Saag
Veg
Vegan
A nutritious green leafy vegetable dish, typically made with mustard greens and seasoned with traditional spices.
Cuisines
Ladakhi
Best for
Lunch
Dinner
Recipe
Prep: 15 min
Cook: 30 min
Total: 45 min
2-3 servings
Ingredients
| 250 grams | spinach leaves |
| 1 cup | mustard greens |
| 1 tablespoon | ghee |
| 1 teaspoon | cumin seeds |
| 1 teaspoon | ginger-garlic paste |
| 1 medium | onion, finely chopped |
| 1 medium | tomato, finely chopped |
| 1 teaspoon | red chili powder |
| 1 teaspoon | turmeric powder |
| 1 teaspoon | salt |
| 1 cup | water |
| 1 tablespoon | cornmeal |
Instructions
- 1 Wash the spinach leaves and mustard greens thoroughly under running water.
- 2 Boil the greens in a pot with 1 cup of water for about 10 minutes until they are tender.
- 3 Drain the greens and let them cool slightly, then blend them into a coarse paste.
- 4 In a pan, heat ghee over medium heat and add cumin seeds until they splutter.
- 5 Add the ginger-garlic paste and sauté for a minute until fragrant.

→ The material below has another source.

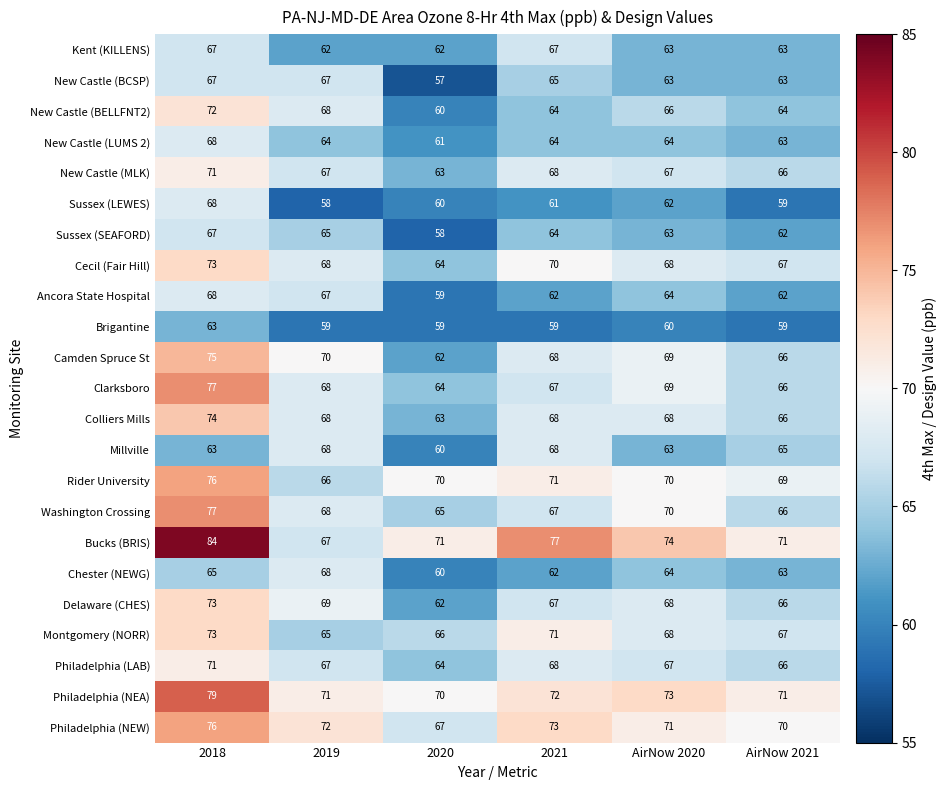

What is the total value across all series at 2021?

1543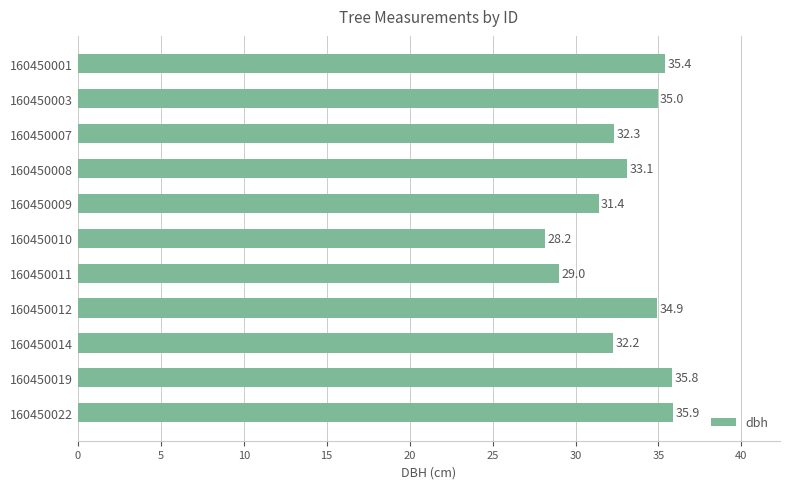

Reading bottom to top, extract all data points from this chart.

160450022=35.9	160450019=35.8	160450014=32.2	160450012=34.9	160450011=29.0	160450010=28.2	160450009=31.4	160450008=33.1	160450007=32.3	160450003=35.0	160450001=35.4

- 6 Add the chopped onion and sauté until it turns golden brown.
- 7 Stir in the chopped tomato and cook until it becomes soft and mushy.
- 8 Add the red chili powder, turmeric powder, and salt, and mix well.
- 9 Add the blended greens to the pan and stir to combine with the spices.
- 10 Cook on low heat for about 10 minutes, stirring occasionally.
- 11 Sprinkle cornmeal over the saag and mix well to thicken the consistency.
- 12 Cook for another 5 minutes until the saag is well combined and heated through.
Tips
For a richer flavor, you can add a dollop of fresh cream before serving.